EXERCISE BRIEF: Reproduce every entry exactly and leave its pictures out.

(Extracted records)
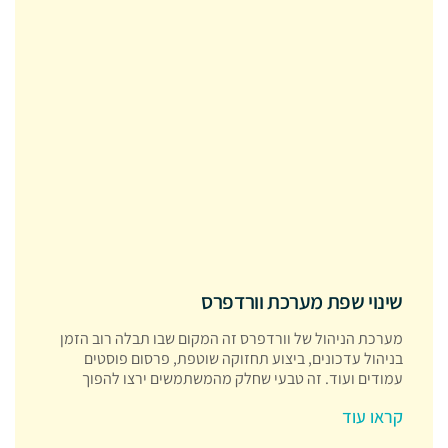
שינוי שפת מערכת וורדפרס
מערכת הניהול של וורדפרס זה המקום שבו תבלה רוב הזמן
בניהול עדכונים, ביצוע תחזוקה שוטפת, פרסום פוסטים
עמודים ועוד. זה טבעי שחלק מהמשתמשים ירצו להפוך
קראו עוד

RESULT BELOW:
שינוי שפת מערכת וורדפרס
מערכת הניהול של וורדפרס זה המקום שבו תבלה רוב הזמן
בניהול עדכונים, ביצוע תחזוקה שוטפת, פרסום פוסטים
עמודים ועוד. זה טבעי שחלק מהמשתמשים ירצו להפוך
קראו עוד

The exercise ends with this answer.